- MATERIAL PROVIDED
───
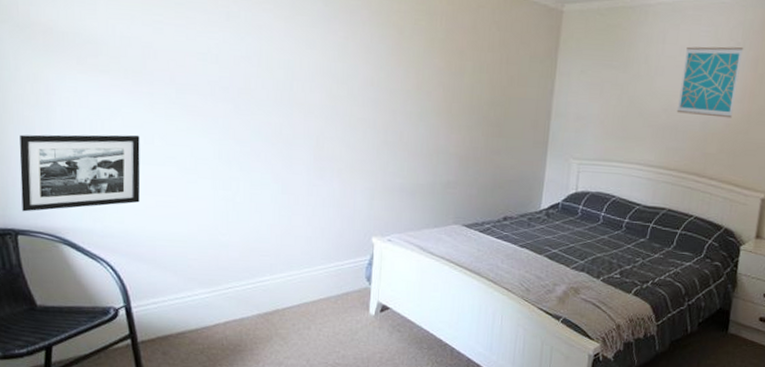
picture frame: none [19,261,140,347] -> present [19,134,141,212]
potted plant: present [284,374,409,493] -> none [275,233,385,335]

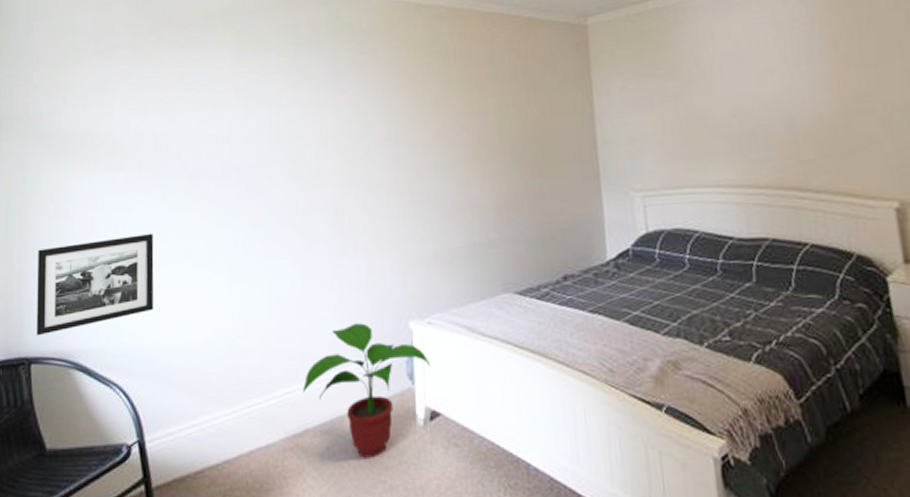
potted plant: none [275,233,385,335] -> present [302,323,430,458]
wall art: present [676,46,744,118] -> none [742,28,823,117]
───
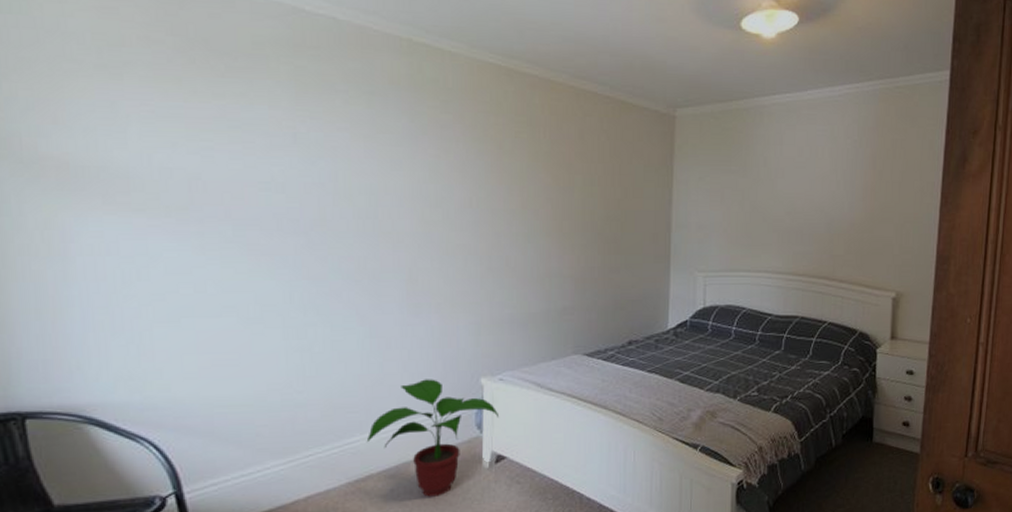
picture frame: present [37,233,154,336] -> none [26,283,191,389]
───
- WHAT TO PRODUCE
Where does the word "potted" occur in the data? Copy every line that has it.

- SOLUTION FOR THIS EXERCISE
potted plant: present [284,374,409,493] -> none [275,233,385,335]
potted plant: none [275,233,385,335] -> present [302,323,430,458]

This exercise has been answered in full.